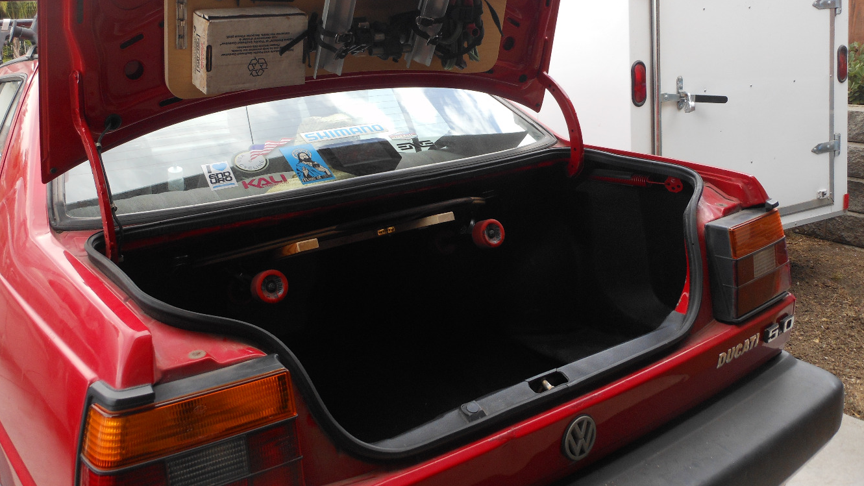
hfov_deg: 59.4
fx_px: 756
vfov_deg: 35.1
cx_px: 404
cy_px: 145
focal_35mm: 33
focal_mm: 5
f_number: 3.7
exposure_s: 1/80
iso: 80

▶ About this exercise: Return exactly what appears in the records from the line with "vfov_deg: 35.1" through the final line, and nothing else.

▶ Task answer:
vfov_deg: 35.1
cx_px: 404
cy_px: 145
focal_35mm: 33
focal_mm: 5
f_number: 3.7
exposure_s: 1/80
iso: 80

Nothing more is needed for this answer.